スウィート・ハウス

 ザラメの効いたカステラというのはどうしてこう美味しいのだろう。濃いめの日本茶とともに、お土産物のそれを頂くことにした。

 我が家は2階建ての喫茶店を改装し、というかほぼ居抜きで住居として使っている。大正時代にオープンしたという由緒ある店舗だが、平成不況で閉店。その後、私の親戚が買い取ったが持て余し、ちょうど進学のためにひとり暮らしを画策していた私のもとにお鉢が回ってきたというわけだ。


 この家はいい。何より風情があるし、内装もとても綺麗だ。2階部分が併設されていて、しっかり家として使えるようになっているし、店にあったもので比較的汚れの少ないものはそのまま私が使わせてもらってる。設備に不備はない、そして何より、このすてきなマイホームにはすばらしい同居人がいる。

「ん……いい匂い!」

「おはよう、あや

 西さいじょう彩芽。後輩で幼馴染。彼女もまた進学を機に親元を離れようとして、しかしそれには生活費がネックで……といったところで、私が彩芽を誘ったのだ。

「おはよーかえで! お茶淹れたの?」

「うん。お隣さんにカステラ頂いたの」

 ほら、と紙袋を見せる。彩芽の顔がほころんだ。かわいらしい。

 ふわりとした髪が妖精のようで、彫りが深く、目鼻立ちのくっきりした顔を彩っている。
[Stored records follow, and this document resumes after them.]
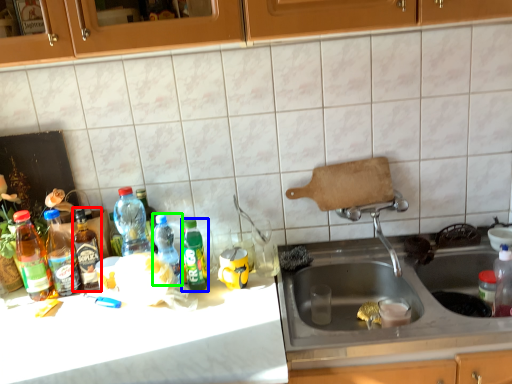
Question: Estimate the real-world distances between objects in this image. Which object is closer to bottle (highlighted by a red box), bottle (highlighted by a blue box) or bottle (highlighted by a green box)?

Choices:
 (A) bottle
 (B) bottle

Answer: (B)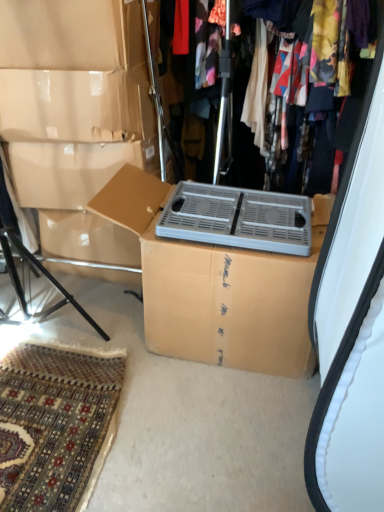
Question: Are metallic silver heater at upper center and cardboard box at center located far from each other?

Choices:
 (A) yes
 (B) no

Answer: (B)

Question: Considering the relative sizes of metallic silver heater at upper center and cardboard box at center in the image provided, is metallic silver heater at upper center shorter than cardboard box at center?

Choices:
 (A) yes
 (B) no

Answer: (B)

Question: Can you confirm if metallic silver heater at upper center is smaller than cardboard box at center?

Choices:
 (A) yes
 (B) no

Answer: (B)

Question: Is metallic silver heater at upper center closer to the viewer compared to cardboard box at center?

Choices:
 (A) yes
 (B) no

Answer: (B)

Question: From a real-world perspective, is metallic silver heater at upper center located beneath cardboard box at center?

Choices:
 (A) no
 (B) yes

Answer: (A)

Question: Is metallic silver heater at upper center facing away from cardboard box at center?

Choices:
 (A) no
 (B) yes

Answer: (A)

Question: From the image's perspective, is cardboard box at center above metallic silver heater at upper center?

Choices:
 (A) no
 (B) yes

Answer: (A)

Question: Considering the relative positions of cardboard box at center and metallic silver heater at upper center in the image provided, is cardboard box at center behind metallic silver heater at upper center?

Choices:
 (A) yes
 (B) no

Answer: (B)

Question: Is cardboard box at center looking in the opposite direction of metallic silver heater at upper center?

Choices:
 (A) yes
 (B) no

Answer: (B)

Question: Is cardboard box at center closer to camera compared to metallic silver heater at upper center?

Choices:
 (A) yes
 (B) no

Answer: (A)

Question: Is cardboard box at center not within metallic silver heater at upper center?

Choices:
 (A) yes
 (B) no

Answer: (A)

Question: Is cardboard box at center thinner than metallic silver heater at upper center?

Choices:
 (A) yes
 (B) no

Answer: (B)

Question: From a real-world perspective, is gray plastic crate at center positioned over cardboard box at center based on gravity?

Choices:
 (A) yes
 (B) no

Answer: (A)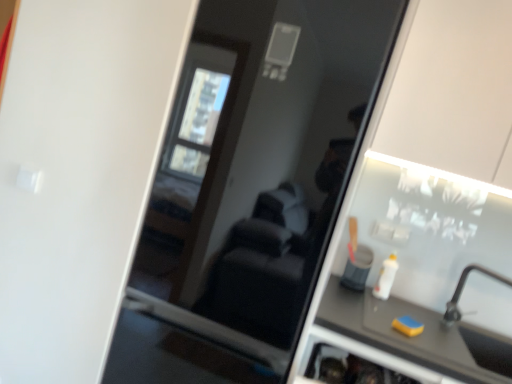
In order to click on free space to the left of yellow sponge at lower right in this screenshot , I will do `click(378, 316)`.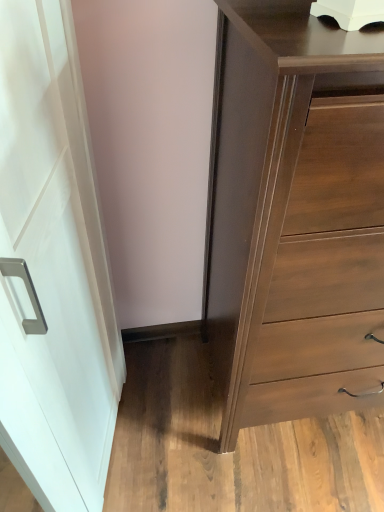
Where is `dark wood chest of drawers at center-right`? The image size is (384, 512). dark wood chest of drawers at center-right is located at coordinates (298, 217).

Describe the element at coordinates (298, 217) in the screenshot. I see `dark wood chest of drawers at center-right` at that location.

The image size is (384, 512). Find the location of `dark wood chest of drawers at center-right`. dark wood chest of drawers at center-right is located at coordinates (298, 217).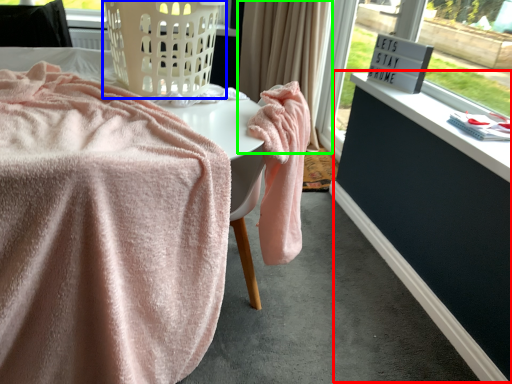
Question: Which is nearer to the dresser (highlighted by a red box)? basket (highlighted by a blue box) or curtain (highlighted by a green box).

Choices:
 (A) basket
 (B) curtain

Answer: (B)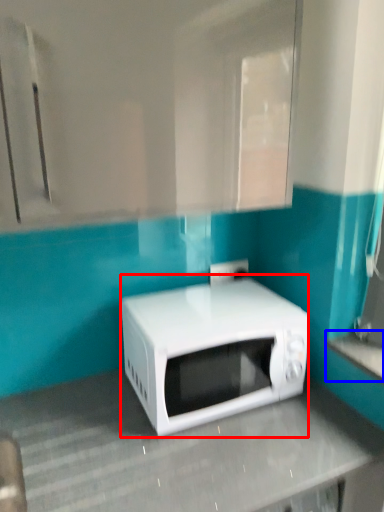
Question: Which object is further to the camera taking this photo, microwave oven (highlighted by a red box) or counter top (highlighted by a blue box)?

Choices:
 (A) microwave oven
 (B) counter top

Answer: (A)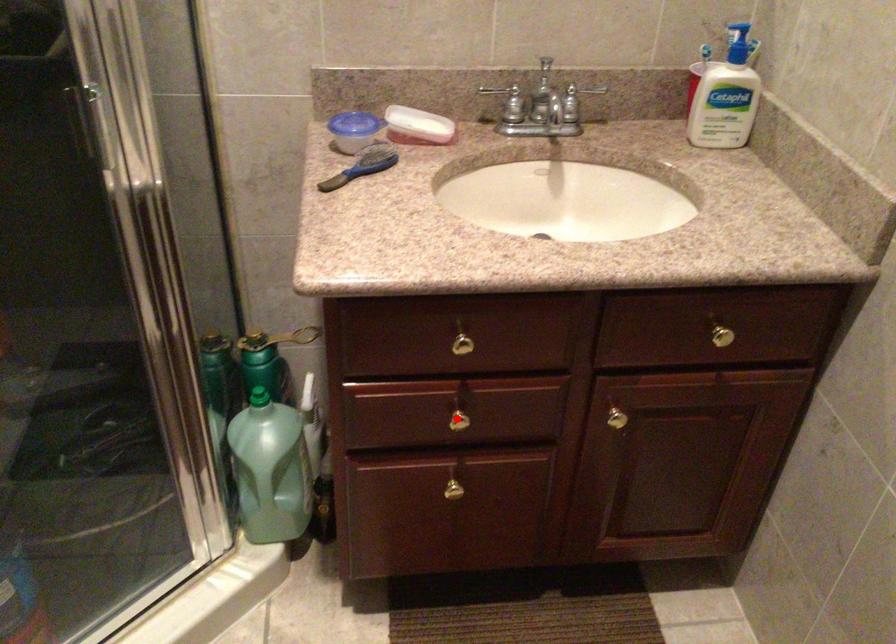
しかしながらころころと表情を変えてくれて、飽きない。いつまでも見ていたくなる愛らしさだった。服のセンスはやや幼いので私が見繕っている。背丈は低いけれど動きは俊敏で、運動部のキャプテンを勤めたこともある……彩芽の魅力は話せば尽きることがないのだった。

「じゃあ私ももらっていい?」

「もちろん。切り分けとくね」

「わあい! ありがとー!」

 とたとたと駆けていき、彩芽はカップを取りに行った。その間に、カステラにナイフを入れる。

 彩芽といると、常に心が浄化され続けているような錯覚を覚える。彩芽がかわいいというのはもちろん、どういう風に育てばそうなるのかわからないほどには純粋だ。それは決して子どもっぽいというわけではない。それはそれとしてかわいいのだ。


「なぁに、ニコニコしちゃって」

「そう?」

「うん」

 カステラを食べながら、得意そうに彩芽が指摘する。こうしている間にも表情がめまぐるしく変わって、楽しい。

「そっか……彩芽といるのが楽しいからかな」

 そう口にしたあとで、まるで付き合いたてのカップルみたいだ、とひとり笑う。

「……なにそれ」

 言いながらぷい、とそっぽを向いた彩芽の耳が赤かった。